I fabricated the memoirs which is about a slayer who lives secluded in the forest, and al though he spends most of his life carrying out violence for other people’s purposes, he can look at violence with no self-consciousness. When I started planning the series, I felt like I was writing the slayer’s memoirs, I stood in his position and disbursed different elements of violence into the forest, portrayed in each painting. If all of his memories of violence are vertical lines, then the forest and the law of nature are horizontal lines, intersecting and obscuring each other; this is a true depiction of the violence of the present.
It was a refugee from Afghanistan who told me stories that led me to think of the form of violence. He had spent three years immigrating to the small town. After shedding his identity as a refugee he became a security guard at the only train station that connects the town to other areas. He keeps asking everyone the same question, “do you think humans are inherently good or bad?” I wasn’t able to answer his question before leaving the town. After I left, Europe was under the threat of terrorist attack again. On my return, Øresundsbron, the bridge that once symbolized tolerance, introduced strict border control, which showed that the Swedish government’s policy on refugees had failed. Nobody wants to think about the goodness and violence in humanity. It led me to research the details of violent events and consider what consists of the human spirit and human behavior. I depicted these discoveries of violence into the imagery of natural scenes, using areas of repetition and overlay, anticipating that the coagulation of nature and violence in “Side Wall” can provide enough time and sense of security to bury our violence and be reborn again for ourselves.
-用自然與暴力混凝
此系列作品是我從2015年在瑞典RUD AIR駐村期間開始發想與進行至今的創作,我將之命名為“邊牆”想探討的主題是關於暴力。此次駐村單位是在瑞典西南方Dalsland省一名為Bengtsfors的森林小鎮,鎮上的人很尊重自然跟時間,也懂得怎麼跟它們相處,跟著自然一起生一起死,人類就像是與自然做了協定,使用它們施捨的資源一季復一季地活著,但顯然這種生活方式是有難度的,極少的人口讓這座小鎮看起來像是被全世界遺忘了,這讓我感覺在瑞典的每一天都像是生活在一種計算的方式中,向自己提問:人類有多少力量能轉化成樹木與石頭,沒有便只能乞求,那種卑微彷彿是在禁閉室省思著身而為人的罪惡,像夜晚的森林這麼深的罪惡,那就是暴力了。

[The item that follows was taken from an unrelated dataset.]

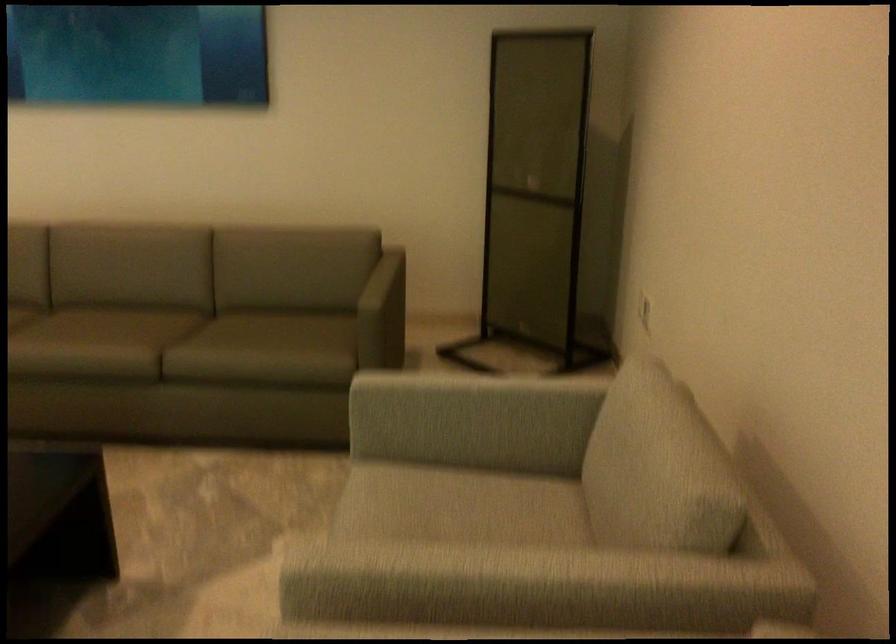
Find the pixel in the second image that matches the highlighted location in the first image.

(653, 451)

所以在創作最初我杜撰了一個角色,他是一位隱居在森林裡的屠殺者,雖然他一輩子都在為別人的目的而執行暴力,但他也同時是一個沒有任何自我意識所以能夠完全旁觀暴力的人。開始規劃每件作品便像是撰寫他的回憶錄似的,藉由他的立場將人類各種面向的暴力元素帶入這片森林,呈現在每個畫面上。假如他一切關於暴力的記憶是縱線,那代表大自然永恆定律真理的森林就是橫線,兩者交錯下彼此會慢慢被遮掩被模糊化,但那才是最真實屬於當下這個時代的暴力。
讓我思索到此暴力形式的人是一位來自阿富汗的難民,他花了三年時間移居到我所駐村的小鎮,除去難民的身份在鎮上唯一對外交通聯繫的火車站當守衛員,逢人就問“你覺得人類是好人還是壞人”?在我離開小鎮之後還沒來得及回答這個問題,歐洲就再次遭遇了巴黎的恐怖攻擊事件,回到鎮上的那天,象徵包容的厄勒海峽大橋(Øresundsbron)重啟了嚴格的邊境管制,瑞典政府收容難民的政策已失去平衡,人性間的暴力與善良成為大家逃避思索的問題,非地域性而是全人類都同時面臨的問題,這促使我開始研究暴力事件與其所對應的人類精神本質與行為,將它們轉換為視覺圖像後全然投入自然場景中尋求庇護。在繪畫形式上我也希望能夠呈現出這樣的遮掩與模糊,當我提及暴力時我讓它像故事軸線一樣清楚呈現每個元素,當我用自然去破除它時我用了大面積的重複與覆蓋。讓繪畫跟著我的心志一起進行一場暴力的演繹,期許這道用自然與暴力混凝的“邊牆”讓人類有足夠時間與安全感把暴力掩蓋起來,為自己重生。